>> Begin Supplied text

On November 19, 1997, the Companies and the Division moved to consolidate Docket 2514 with the above referenced dockets, Electric Restructuring Plan, for the review and approval of a retail settlement agreement among the Division, the Rhode Island Attorney General and the Companies ("Retail Settlement Agreement"). The Commission allowed the motion.

 

Public hearings were held on December 3, 4 and 9, 1997. The following appearances were entered in this proceeding:

 

FOR THE COMPANIES                    David A. Fazzone, P.C.

 

FOR TEC-RI                                       Andrew Newman

Rubin and Rudman, LLP

 

Alan D. Mandl

Ottenberg, Dunkless, Mandl & Mandl

 

FOR ENRON CAPITAL

AND TRADE RESOUCES                 Frank P. Pozniak

Rubin and Rudman, LLP

 

FOR NEV EAST L.L.C.                      Richard W. Benka

Foley, Hoag & Eliot, LLP

 

FOR THE COALITION FOR

CONSUMER JUSTICE

FOR THE GREY PANTHERS

FOR PARENTS FOR PROGRESS

FOR THE GEORGE

WILEY CENTER                                Hugo Ricci

 

FOR THE RHODE ISLAND

LEAGUE OF CITIES AND TOWNS Sydney Lima

 

FOR PROVIDENCE ENERGY

CORPORATION                                Dennis J. Duffy

Partridge, Snow & Hahn

 

FOR THE DIVISION                          Allan M. Shoer

Special Asst. Attorney General

 

FOR THE COMMISSION                 Adrienne G. Southgate

General Counsel

 

Lindsay Johnson

Special Counsel

 

I. INTRODUCTION

 

The Companies are wholly owned subsidiaries of Eastern Utilities ("Eastern"), an integrated public utility holding company. The Companies are engaged primarily in the distribution of electricity to customers located in Rhode Island. The Companies purchase all their energy requirements from Montaup, Eastern's wholesale generating and transmission subsidiary. The power has been purchased under the terms of a long-term all-requirements contract, the terms and prices of which have been regulated by the FERC.

 

The Settlement Agreement terminates the all-requirements contract between the Companies and Montaup and replaces it with a new contract ("New Contract") with lower rates.  [1 The rates are initially lower. See Section II.C.2 for a discussion of the costs under the New Contract.]  The Settlement Agreement requires the Companies, in turn, to reduce their retail rates and implement Retail Access effective January 1, 1998.

 

The URA allows competition by mandating "Retail Access" to alternative suppliers of electricity. The URA defines Retail Access as "the use of transmission or distribution facilities owned by an electric transmission company or an electric distribution company to transport electricity sold by a nonregulated power producer to retail customers ...".  [2 R.I.G.L. Section 39-1-2(7.6)]  More simply put, the Companies are required to allow their customers to purchase electricity from other suppliers of electricity and are required to transport any such purchases on their lines from the supplier to the customer.

>> End Supplied text

- _Directives_
**1)** According to the electric restructuring text, on which dates were the public hearings held?
**2)** Write the next part of the electric restructuring text, picking up after its last sentence.
The rows that come next have no connection to the electric restructuring text.

>> Begin Record excerpts

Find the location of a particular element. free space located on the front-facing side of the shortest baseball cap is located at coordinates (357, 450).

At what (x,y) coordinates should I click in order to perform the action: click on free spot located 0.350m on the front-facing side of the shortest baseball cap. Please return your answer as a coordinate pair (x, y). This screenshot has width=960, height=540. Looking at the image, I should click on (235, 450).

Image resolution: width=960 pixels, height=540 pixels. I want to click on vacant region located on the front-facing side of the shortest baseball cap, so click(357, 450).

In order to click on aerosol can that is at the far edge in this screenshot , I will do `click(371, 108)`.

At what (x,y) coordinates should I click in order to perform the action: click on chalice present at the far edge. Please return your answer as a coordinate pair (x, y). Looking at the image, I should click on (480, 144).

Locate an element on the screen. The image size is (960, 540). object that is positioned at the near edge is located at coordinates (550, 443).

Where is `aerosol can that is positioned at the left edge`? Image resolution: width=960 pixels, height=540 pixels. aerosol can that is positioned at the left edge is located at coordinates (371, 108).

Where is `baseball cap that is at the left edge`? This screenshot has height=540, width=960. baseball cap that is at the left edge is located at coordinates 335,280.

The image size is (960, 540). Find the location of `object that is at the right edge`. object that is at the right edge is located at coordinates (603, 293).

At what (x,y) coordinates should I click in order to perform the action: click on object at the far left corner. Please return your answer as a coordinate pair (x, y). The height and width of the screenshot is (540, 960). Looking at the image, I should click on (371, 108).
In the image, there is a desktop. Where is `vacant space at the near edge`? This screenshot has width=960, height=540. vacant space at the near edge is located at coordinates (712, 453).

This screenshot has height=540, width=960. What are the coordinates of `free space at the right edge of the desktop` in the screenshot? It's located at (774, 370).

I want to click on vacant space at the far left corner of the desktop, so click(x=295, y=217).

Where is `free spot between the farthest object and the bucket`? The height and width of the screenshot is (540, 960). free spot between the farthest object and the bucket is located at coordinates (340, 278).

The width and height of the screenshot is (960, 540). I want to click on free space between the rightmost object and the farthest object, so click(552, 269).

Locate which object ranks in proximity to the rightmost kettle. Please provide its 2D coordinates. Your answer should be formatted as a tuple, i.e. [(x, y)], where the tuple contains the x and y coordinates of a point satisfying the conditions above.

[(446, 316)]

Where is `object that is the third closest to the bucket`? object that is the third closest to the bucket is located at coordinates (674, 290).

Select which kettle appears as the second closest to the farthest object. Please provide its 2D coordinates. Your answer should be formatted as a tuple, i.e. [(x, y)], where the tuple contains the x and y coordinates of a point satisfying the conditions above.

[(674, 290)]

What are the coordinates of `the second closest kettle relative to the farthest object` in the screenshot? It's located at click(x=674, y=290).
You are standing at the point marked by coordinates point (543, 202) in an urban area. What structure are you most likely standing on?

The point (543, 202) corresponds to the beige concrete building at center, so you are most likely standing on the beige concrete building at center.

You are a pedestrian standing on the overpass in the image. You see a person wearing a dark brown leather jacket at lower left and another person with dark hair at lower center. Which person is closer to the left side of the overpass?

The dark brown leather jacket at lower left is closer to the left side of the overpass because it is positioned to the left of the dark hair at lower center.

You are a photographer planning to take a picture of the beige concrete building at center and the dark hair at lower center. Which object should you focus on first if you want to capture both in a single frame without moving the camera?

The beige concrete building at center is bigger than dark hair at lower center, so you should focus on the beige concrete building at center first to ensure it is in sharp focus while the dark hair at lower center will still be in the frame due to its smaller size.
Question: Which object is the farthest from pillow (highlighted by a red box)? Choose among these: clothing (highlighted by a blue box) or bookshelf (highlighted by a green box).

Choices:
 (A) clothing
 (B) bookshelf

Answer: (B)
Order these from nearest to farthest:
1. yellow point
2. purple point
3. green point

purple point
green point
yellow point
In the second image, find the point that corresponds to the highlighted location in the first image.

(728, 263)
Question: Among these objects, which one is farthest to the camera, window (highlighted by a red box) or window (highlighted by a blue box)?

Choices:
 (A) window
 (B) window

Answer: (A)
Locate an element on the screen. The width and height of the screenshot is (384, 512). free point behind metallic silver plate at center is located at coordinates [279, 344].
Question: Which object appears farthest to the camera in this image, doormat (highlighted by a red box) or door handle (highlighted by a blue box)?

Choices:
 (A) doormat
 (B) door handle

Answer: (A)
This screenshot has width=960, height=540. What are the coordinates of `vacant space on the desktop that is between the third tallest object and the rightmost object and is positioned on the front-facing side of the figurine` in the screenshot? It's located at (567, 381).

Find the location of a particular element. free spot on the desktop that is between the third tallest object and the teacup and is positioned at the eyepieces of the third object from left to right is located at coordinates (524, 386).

>> End Record excerpts

- _Exercise results_
**1)** December 3, 4 and 9, 1997.

**2)**
 

The URA provides for the phase-in of Retail Access as follows: On July 1, 1997, Retail Access was made available to large commercial and industrial customers and accounts in the name of the State of Rhode Island.  [3 On July 1, 1997, Retail Access was made available to (i) all new commercial and industrial customers, including new manufacturing customers .... with an anticipated average annual demand of two hundred (200) kilowatts or greater; (ii) all existing manufacturing customers with an average annual demand of fifteen hundred (1500) kilowatts or greater; and (iii) all accounts in the name of the State of Rhode Island. See R.I.G.L. Section 39-1-27.3(a)]  On January 1, 1998, Retail Access was scheduled to be extended to manufacturing customers with an average annual demand of two hundred (200) kilowatts or greater, and all accounts in the name of the cities and towns in Rhode Island. And finally, Retail Access is scheduled to be made available to all other customers within three months after retail access is available to forty percent or more of the kilowatt-hour sales in New England, including kilowatt-hour sales in Rhode Island, but in no event later than July 1, 1998. Pursuant to the terms of the Settlement Agreement, however, retail access became universal on January 1, 1998.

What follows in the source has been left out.